TO DO:
Every record below should be printed exactly as given.

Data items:
· · · · ·

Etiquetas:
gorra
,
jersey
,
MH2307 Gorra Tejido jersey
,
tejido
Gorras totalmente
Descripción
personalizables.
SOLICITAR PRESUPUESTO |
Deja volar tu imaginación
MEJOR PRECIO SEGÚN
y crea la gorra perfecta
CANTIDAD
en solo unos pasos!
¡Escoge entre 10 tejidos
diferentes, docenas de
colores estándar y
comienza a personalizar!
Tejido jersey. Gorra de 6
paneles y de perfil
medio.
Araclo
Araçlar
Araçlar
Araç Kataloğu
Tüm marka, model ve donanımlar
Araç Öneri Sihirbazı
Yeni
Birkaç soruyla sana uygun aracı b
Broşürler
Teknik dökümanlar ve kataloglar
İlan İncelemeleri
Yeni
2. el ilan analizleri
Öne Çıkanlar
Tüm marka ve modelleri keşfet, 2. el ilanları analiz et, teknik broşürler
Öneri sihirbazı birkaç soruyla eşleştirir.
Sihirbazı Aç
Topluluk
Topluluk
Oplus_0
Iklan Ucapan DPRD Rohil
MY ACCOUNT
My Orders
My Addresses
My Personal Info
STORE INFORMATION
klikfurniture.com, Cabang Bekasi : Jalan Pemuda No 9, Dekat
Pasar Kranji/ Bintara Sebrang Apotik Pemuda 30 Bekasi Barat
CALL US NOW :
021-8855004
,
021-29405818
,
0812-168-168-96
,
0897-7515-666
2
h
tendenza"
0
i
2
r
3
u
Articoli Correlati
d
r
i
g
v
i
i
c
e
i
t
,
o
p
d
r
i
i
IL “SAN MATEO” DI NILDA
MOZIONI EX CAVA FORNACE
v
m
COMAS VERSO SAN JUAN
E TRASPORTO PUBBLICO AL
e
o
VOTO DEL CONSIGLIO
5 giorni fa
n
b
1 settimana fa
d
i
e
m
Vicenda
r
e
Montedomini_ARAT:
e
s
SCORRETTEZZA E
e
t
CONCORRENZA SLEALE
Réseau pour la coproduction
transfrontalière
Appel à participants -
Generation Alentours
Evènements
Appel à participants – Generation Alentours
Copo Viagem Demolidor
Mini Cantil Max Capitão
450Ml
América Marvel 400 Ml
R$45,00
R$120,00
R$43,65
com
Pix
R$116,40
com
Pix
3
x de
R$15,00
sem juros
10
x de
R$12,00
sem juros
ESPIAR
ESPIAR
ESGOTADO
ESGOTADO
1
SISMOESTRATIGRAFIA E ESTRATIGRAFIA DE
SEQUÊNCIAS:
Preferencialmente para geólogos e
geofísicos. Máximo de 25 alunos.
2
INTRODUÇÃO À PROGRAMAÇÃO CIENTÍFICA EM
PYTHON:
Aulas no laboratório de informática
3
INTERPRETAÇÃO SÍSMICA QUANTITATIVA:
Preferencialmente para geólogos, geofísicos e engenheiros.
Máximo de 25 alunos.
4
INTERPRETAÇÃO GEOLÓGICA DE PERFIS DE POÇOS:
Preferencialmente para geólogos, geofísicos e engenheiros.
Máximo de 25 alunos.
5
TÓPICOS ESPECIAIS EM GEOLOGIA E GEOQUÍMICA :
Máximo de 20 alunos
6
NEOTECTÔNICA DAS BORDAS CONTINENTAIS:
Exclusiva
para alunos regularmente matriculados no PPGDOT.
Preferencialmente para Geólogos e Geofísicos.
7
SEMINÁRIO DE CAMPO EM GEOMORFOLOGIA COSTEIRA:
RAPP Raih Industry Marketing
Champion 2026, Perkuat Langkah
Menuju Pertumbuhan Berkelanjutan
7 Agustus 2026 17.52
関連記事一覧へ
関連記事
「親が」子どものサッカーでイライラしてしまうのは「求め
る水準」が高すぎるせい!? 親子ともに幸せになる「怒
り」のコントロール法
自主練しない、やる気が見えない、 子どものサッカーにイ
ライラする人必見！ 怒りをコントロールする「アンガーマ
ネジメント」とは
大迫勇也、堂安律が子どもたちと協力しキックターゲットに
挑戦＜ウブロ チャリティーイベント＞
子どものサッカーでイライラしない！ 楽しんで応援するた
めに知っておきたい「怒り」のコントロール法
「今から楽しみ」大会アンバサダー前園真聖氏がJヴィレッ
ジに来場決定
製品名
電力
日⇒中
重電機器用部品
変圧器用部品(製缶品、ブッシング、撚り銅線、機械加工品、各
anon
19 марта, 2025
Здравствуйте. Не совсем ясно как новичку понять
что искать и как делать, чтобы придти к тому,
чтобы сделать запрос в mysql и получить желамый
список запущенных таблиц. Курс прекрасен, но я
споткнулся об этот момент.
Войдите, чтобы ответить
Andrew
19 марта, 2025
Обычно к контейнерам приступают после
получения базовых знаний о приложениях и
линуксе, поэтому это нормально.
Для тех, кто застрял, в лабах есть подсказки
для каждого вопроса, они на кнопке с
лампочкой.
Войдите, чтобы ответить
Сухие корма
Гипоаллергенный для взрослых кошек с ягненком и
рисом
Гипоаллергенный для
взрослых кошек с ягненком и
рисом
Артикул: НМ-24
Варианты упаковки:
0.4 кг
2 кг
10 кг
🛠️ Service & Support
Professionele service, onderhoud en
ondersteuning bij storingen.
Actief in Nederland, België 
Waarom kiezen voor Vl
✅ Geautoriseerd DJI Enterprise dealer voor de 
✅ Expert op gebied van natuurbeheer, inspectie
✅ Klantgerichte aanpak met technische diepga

· · · · ·

EXERCISE ANSWER:
Etiquetas:
gorra
,
jersey
,
MH2307 Gorra Tejido jersey
,
tejido
Gorras totalmente
Descripción
personalizables.
SOLICITAR PRESUPUESTO |
Deja volar tu imaginación
MEJOR PRECIO SEGÚN
y crea la gorra perfecta
CANTIDAD
en solo unos pasos!
¡Escoge entre 10 tejidos
diferentes, docenas de
colores estándar y
comienza a personalizar!
Tejido jersey. Gorra de 6
paneles y de perfil
medio.
Araclo
Araçlar
Araçlar
Araç Kataloğu
Tüm marka, model ve donanımlar
Araç Öneri Sihirbazı
Yeni
Birkaç soruyla sana uygun aracı b
Broşürler
Teknik dökümanlar ve kataloglar
İlan İncelemeleri
Yeni
2. el ilan analizleri
Öne Çıkanlar
Tüm marka ve modelleri keşfet, 2. el ilanları analiz et, teknik broşürler
Öneri sihirbazı birkaç soruyla eşleştirir.
Sihirbazı Aç
Topluluk
Topluluk
Oplus_0
Iklan Ucapan DPRD Rohil
MY ACCOUNT
My Orders
My Addresses
My Personal Info
STORE INFORMATION
klikfurniture.com, Cabang Bekasi : Jalan Pemuda No 9, Dekat
Pasar Kranji/ Bintara Sebrang Apotik Pemuda 30 Bekasi Barat
CALL US NOW :
021-8855004
,
021-29405818
,
0812-168-168-96
,
0897-7515-666
2
h
tendenza"
0
i
2
r
3
u
Articoli Correlati
d
r
i
g
v
i
i
c
e
i
t
,
o
p
d
r
i
i
IL “SAN MATEO” DI NILDA
MOZIONI EX CAVA FORNACE
v
m
COMAS VERSO SAN JUAN
E TRASPORTO PUBBLICO AL
e
o
VOTO DEL CONSIGLIO
5 giorni fa
n
b
1 settimana fa
d
i
e
m
Vicenda
r
e
Montedomini_ARAT:
e
s
SCORRETTEZZA E
e
t
CONCORRENZA SLEALE
Réseau pour la coproduction
transfrontalière
Appel à participants -
Generation Alentours
Evènements
Appel à participants – Generation Alentours
Copo Viagem Demolidor
Mini Cantil Max Capitão
450Ml
América Marvel 400 Ml
R$45,00
R$120,00
R$43,65
com
Pix
R$116,40
com
Pix
3
x de
R$15,00
sem juros
10
x de
R$12,00
sem juros
ESPIAR
ESPIAR
ESGOTADO
ESGOTADO
1
SISMOESTRATIGRAFIA E ESTRATIGRAFIA DE
SEQUÊNCIAS:
Preferencialmente para geólogos e
geofísicos. Máximo de 25 alunos.
2
INTRODUÇÃO À PROGRAMAÇÃO CIENTÍFICA EM
PYTHON:
Aulas no laboratório de informática
3
INTERPRETAÇÃO SÍSMICA QUANTITATIVA:
Preferencialmente para geólogos, geofísicos e engenheiros.
Máximo de 25 alunos.
4
INTERPRETAÇÃO GEOLÓGICA DE PERFIS DE POÇOS:
Preferencialmente para geólogos, geofísicos e engenheiros.
Máximo de 25 alunos.
5
TÓPICOS ESPECIAIS EM GEOLOGIA E GEOQUÍMICA :
Máximo de 20 alunos
6
NEOTECTÔNICA DAS BORDAS CONTINENTAIS:
Exclusiva
para alunos regularmente matriculados no PPGDOT.
Preferencialmente para Geólogos e Geofísicos.
7
SEMINÁRIO DE CAMPO EM GEOMORFOLOGIA COSTEIRA:
RAPP Raih Industry Marketing
Champion 2026, Perkuat Langkah
Menuju Pertumbuhan Berkelanjutan
7 Agustus 2026 17.52
関連記事一覧へ
関連記事
「親が」子どものサッカーでイライラしてしまうのは「求め
る水準」が高すぎるせい!? 親子ともに幸せになる「怒
り」のコントロール法
自主練しない、やる気が見えない、 子どものサッカーにイ
ライラする人必見！ 怒りをコントロールする「アンガーマ
ネジメント」とは
大迫勇也、堂安律が子どもたちと協力しキックターゲットに
挑戦＜ウブロ チャリティーイベント＞
子どものサッカーでイライラしない！ 楽しんで応援するた
めに知っておきたい「怒り」のコントロール法
「今から楽しみ」大会アンバサダー前園真聖氏がJヴィレッ
ジに来場決定
製品名
電力
日⇒中
重電機器用部品
変圧器用部品(製缶品、ブッシング、撚り銅線、機械加工品、各
anon
19 марта, 2025
Здравствуйте. Не совсем ясно как новичку понять
что искать и как делать, чтобы придти к тому,
чтобы сделать запрос в mysql и получить желамый
список запущенных таблиц. Курс прекрасен, но я
споткнулся об этот момент.
Войдите, чтобы ответить
Andrew
19 марта, 2025
Обычно к контейнерам приступают после
получения базовых знаний о приложениях и
линуксе, поэтому это нормально.
Для тех, кто застрял, в лабах есть подсказки
для каждого вопроса, они на кнопке с
лампочкой.
Войдите, чтобы ответить
Сухие корма
Гипоаллергенный для взрослых кошек с ягненком и
рисом
Гипоаллергенный для
взрослых кошек с ягненком и
рисом
Артикул: НМ-24
Варианты упаковки:
0.4 кг
2 кг
10 кг
🛠️ Service & Support
Professionele service, onderhoud en
ondersteuning bij storingen.
Actief in Nederland, België 
Waarom kiezen voor Vl
✅ Geautoriseerd DJI Enterprise dealer voor de 
✅ Expert op gebied van natuurbeheer, inspectie
✅ Klantgerichte aanpak met technische diepga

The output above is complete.